__Job__:
Go from the first line below to the one with "2026年08月07日 17時48分" and print each line exactly.
(Task material)
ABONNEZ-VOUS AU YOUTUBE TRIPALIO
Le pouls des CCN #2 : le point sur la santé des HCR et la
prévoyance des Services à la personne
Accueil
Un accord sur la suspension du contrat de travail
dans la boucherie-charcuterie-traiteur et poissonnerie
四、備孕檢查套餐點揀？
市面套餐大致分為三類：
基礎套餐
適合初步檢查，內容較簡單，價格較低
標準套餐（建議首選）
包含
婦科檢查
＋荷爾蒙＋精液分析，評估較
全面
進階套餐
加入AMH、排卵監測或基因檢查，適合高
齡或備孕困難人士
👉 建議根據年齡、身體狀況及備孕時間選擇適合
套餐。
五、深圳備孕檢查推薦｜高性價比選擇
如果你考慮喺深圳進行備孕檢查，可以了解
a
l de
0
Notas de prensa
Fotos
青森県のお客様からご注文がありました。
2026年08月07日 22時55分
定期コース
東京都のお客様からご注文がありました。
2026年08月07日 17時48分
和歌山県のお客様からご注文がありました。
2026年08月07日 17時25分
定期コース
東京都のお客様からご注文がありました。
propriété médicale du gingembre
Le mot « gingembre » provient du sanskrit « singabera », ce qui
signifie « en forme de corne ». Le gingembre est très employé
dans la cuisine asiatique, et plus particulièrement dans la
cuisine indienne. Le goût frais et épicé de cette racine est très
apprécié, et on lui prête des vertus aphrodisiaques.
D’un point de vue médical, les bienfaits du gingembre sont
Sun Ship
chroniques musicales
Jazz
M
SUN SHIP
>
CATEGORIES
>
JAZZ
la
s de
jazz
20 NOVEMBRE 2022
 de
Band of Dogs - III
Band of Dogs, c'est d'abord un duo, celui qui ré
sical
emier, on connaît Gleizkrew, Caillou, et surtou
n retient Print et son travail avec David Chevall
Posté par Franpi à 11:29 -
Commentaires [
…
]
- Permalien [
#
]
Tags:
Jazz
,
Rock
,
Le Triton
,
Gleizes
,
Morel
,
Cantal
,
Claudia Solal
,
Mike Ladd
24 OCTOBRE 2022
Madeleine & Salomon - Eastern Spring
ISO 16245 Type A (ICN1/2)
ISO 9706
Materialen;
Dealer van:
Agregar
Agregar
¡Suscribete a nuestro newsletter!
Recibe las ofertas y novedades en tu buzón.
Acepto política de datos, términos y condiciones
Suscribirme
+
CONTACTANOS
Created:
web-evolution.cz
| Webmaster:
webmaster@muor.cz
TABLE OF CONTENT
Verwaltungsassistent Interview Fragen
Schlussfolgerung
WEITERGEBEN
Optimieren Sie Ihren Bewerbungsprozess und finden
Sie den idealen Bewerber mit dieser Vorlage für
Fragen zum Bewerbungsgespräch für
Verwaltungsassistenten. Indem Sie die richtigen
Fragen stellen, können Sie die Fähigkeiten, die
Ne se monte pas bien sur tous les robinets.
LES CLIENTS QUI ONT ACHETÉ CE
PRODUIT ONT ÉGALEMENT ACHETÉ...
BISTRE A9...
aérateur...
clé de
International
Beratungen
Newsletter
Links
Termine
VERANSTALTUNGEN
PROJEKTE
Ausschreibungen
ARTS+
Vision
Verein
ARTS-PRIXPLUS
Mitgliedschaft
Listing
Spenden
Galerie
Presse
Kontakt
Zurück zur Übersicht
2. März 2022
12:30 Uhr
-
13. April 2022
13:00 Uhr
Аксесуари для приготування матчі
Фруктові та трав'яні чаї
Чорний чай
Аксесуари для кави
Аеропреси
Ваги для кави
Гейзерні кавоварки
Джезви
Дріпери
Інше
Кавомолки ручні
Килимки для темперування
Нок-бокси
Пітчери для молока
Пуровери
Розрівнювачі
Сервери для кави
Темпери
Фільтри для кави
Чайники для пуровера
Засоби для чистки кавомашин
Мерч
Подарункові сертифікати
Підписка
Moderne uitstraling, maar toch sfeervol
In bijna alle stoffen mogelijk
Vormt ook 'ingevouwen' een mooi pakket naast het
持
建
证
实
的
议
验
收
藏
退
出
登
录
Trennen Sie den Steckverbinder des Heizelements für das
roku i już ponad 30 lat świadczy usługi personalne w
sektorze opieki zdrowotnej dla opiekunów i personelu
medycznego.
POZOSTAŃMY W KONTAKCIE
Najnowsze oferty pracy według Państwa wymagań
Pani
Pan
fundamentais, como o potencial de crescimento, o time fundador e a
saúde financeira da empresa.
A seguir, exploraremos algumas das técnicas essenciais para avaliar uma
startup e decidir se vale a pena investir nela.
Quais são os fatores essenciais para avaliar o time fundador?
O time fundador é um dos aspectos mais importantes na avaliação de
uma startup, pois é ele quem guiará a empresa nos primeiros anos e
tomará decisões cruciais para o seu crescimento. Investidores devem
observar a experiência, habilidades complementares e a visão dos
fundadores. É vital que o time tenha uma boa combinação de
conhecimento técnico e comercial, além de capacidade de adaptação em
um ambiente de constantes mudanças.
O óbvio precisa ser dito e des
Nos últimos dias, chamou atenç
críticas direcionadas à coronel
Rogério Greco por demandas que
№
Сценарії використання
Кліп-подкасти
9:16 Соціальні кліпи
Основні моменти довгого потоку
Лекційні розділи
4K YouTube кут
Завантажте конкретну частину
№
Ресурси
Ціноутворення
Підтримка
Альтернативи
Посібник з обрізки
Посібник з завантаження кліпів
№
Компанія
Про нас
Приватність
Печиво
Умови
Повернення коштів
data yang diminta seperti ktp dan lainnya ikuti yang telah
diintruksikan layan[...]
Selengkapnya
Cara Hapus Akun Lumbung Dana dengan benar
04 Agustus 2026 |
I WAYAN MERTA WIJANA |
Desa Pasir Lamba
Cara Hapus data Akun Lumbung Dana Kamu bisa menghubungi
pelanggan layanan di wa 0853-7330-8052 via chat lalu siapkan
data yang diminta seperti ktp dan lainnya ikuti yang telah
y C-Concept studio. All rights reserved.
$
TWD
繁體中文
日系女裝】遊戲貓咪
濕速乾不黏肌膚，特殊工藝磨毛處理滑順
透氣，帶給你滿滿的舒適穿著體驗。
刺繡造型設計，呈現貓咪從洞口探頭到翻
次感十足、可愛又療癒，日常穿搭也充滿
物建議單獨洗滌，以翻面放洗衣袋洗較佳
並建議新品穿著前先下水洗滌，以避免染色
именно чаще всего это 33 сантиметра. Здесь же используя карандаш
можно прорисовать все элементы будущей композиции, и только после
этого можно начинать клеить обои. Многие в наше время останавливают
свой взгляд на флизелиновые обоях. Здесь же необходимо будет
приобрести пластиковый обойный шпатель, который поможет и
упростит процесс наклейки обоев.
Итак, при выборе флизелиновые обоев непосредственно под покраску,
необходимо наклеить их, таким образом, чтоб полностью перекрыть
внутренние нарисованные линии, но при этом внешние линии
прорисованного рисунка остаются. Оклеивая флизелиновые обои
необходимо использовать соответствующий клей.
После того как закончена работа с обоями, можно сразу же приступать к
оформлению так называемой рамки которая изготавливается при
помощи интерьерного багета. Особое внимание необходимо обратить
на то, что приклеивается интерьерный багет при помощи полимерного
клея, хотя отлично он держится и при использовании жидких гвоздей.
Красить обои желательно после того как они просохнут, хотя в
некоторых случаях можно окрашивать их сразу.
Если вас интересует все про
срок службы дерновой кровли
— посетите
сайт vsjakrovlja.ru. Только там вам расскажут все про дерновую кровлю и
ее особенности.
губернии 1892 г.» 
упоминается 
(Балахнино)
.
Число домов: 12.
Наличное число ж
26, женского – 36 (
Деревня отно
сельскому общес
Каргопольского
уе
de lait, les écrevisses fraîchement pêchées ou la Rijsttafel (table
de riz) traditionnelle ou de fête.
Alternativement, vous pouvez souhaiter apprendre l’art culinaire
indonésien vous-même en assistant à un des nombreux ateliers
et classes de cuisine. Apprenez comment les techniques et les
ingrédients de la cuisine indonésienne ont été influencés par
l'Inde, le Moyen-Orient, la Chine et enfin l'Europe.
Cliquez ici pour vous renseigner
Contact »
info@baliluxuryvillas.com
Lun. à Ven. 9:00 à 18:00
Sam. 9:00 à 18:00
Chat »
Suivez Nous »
(End Task material)
__Answer box__:
ABONNEZ-VOUS AU YOUTUBE TRIPALIO
Le pouls des CCN #2 : le point sur la santé des HCR et la
prévoyance des Services à la personne
Accueil
Un accord sur la suspension du contrat de travail
dans la boucherie-charcuterie-traiteur et poissonnerie
四、備孕檢查套餐點揀？
市面套餐大致分為三類：
基礎套餐
適合初步檢查，內容較簡單，價格較低
標準套餐（建議首選）
包含
婦科檢查
＋荷爾蒙＋精液分析，評估較
全面
進階套餐
加入AMH、排卵監測或基因檢查，適合高
齡或備孕困難人士
👉 建議根據年齡、身體狀況及備孕時間選擇適合
套餐。
五、深圳備孕檢查推薦｜高性價比選擇
如果你考慮喺深圳進行備孕檢查，可以了解
a
l de
0
Notas de prensa
Fotos
青森県のお客様からご注文がありました。
2026年08月07日 22時55分
定期コース
東京都のお客様からご注文がありました。
2026年08月07日 17時48分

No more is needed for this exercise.